I'm sure that more could be done. The source is available on github, and the Erlang/OTP team is quite receptive to patches. Not that many patch submissions fall in this category, though - presumably because there is little low-hanging fruit...

Does the post only feature weak arguments?

I was not impressed by many of the criticisms that Arcieri made, but I thought they had interest even so because of who made them.

I was impressed by his Single assignment is just as problematic as destructive assignment point, in the sense that it made me think and continues to do so. Now, while the behaviour Arcieri describes might be said to fit Erlang's better to fail than risk doing the wrong thing approach, I don't see any argument that Erlang's existing behaviour is better than the well-established restriction of destructive assignment to local variables. The question is, does SSA still look like a good thing for programmer-facing languages?

The point about zero copy and process boundaries reminds me of all the hard, hard problems that are so much more tractable with linear naming.

It seems like that to me

It seems to me as if he never wanted a functional programming language in the first place, considering that he was implementing something akin to Ruby on top of Erlang. In an interview in 2008, he made several statements to that effect. So I think that most of his frustration with Erlang stems from his desire for Erlang to be like Ruby, Python or Perl, but with an "Actor model." I think that his complaints about it greatly reflect his different language design priorities.

It really is not very different from a hypothetical scenario if I were to go on to the Erlang mailing lists and complain that Erlang doesn't have strongly static type checking. (I like the dialyzer, but that to me is the biggest weakness for large scale development) Such a feature obviously isn't something that Erlang was geared towards in the first place. (If it were, I'm sure that they would have borrowed from ML directly) The fact that they made some steps towards addressing my scenario just means that they to some extent share my concerns and priorities, whereas they don't want Erlang to have more state. (And I'm glad that the Erlang designers were opinionated enough to not cave in to mainstream pressure for more mutability)
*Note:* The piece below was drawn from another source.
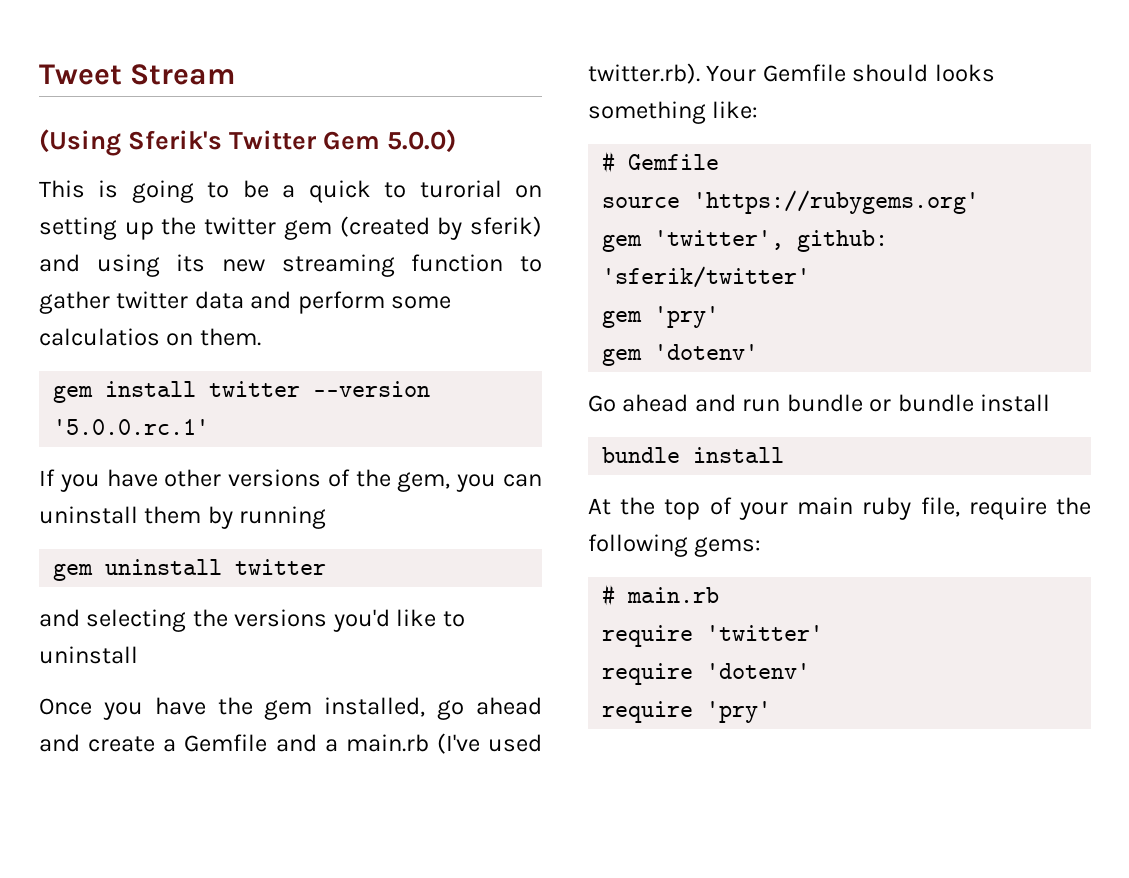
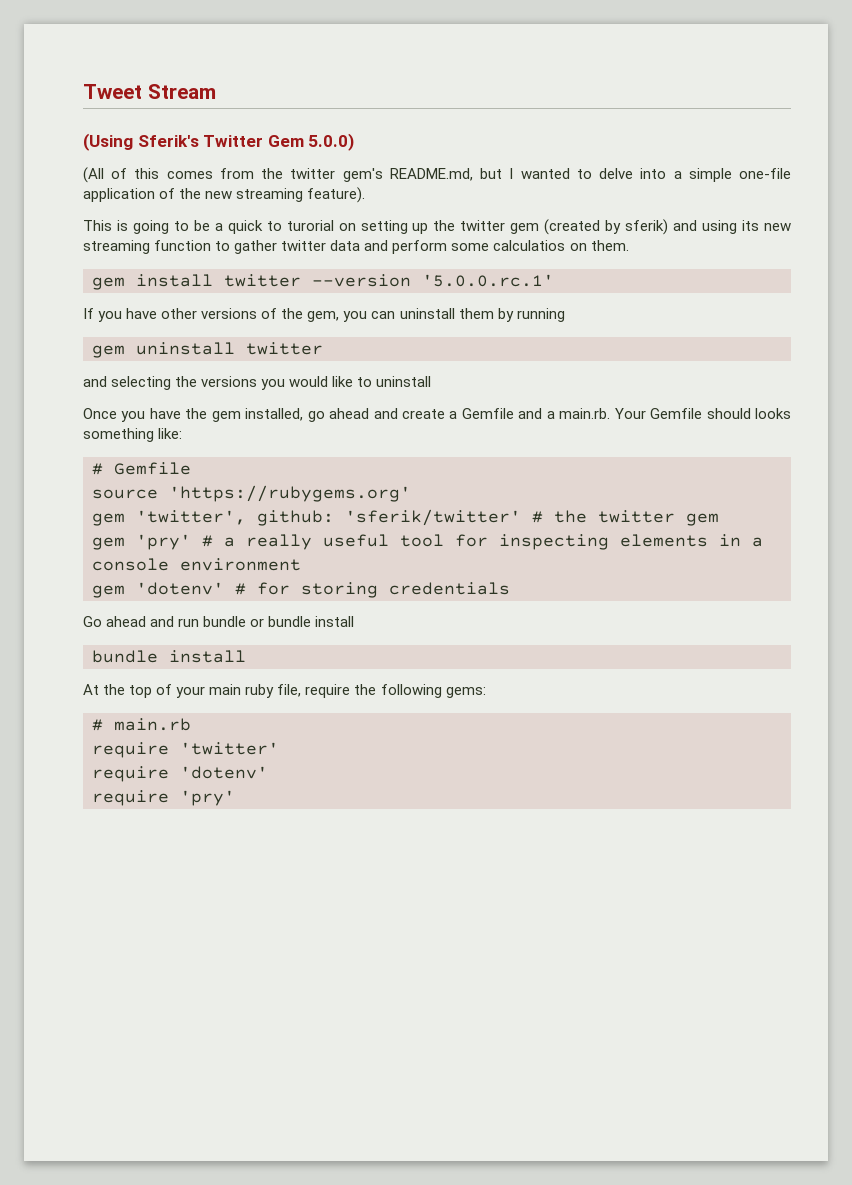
(457, 141) none -> [83,167,792,183] [83,187,366,203] // (All of this comes from the twitter gem's README.md, but I wanted to delve into a simple one-file application of the new streaming feature).
[332,609,390,632] you'd -> [261,376,329,390] you would
[345,733,542,754] [588,63,700,84] main.rb (I've used twitter.rb). -> [559,408,611,419] main.rb.
[602,306,720,328] [602,344,759,366] // gem 'pry' // gem 'dotenv' -> [532,510,719,526] [92,534,763,550] [92,558,301,571] [92,582,510,598] # the twitter gem // gem 'pry' # a really useful tool for inspecting elements in a console environment // gem 'dotenv' # for storing credentials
His expectations of what is "general purpose" and expectation of linear scaling really don't hold for any programming language or concurrency framework either, so I think they are both mostly unfair.

Even though I disagree with basically all of his major points, (or at least with the way they were phrased) I found them somewhat interesting though, just coming from him in general.

Full Disclaimer: I'm not as experienced with Erlang as Mr. Arcieri is, I have written an email client in it though.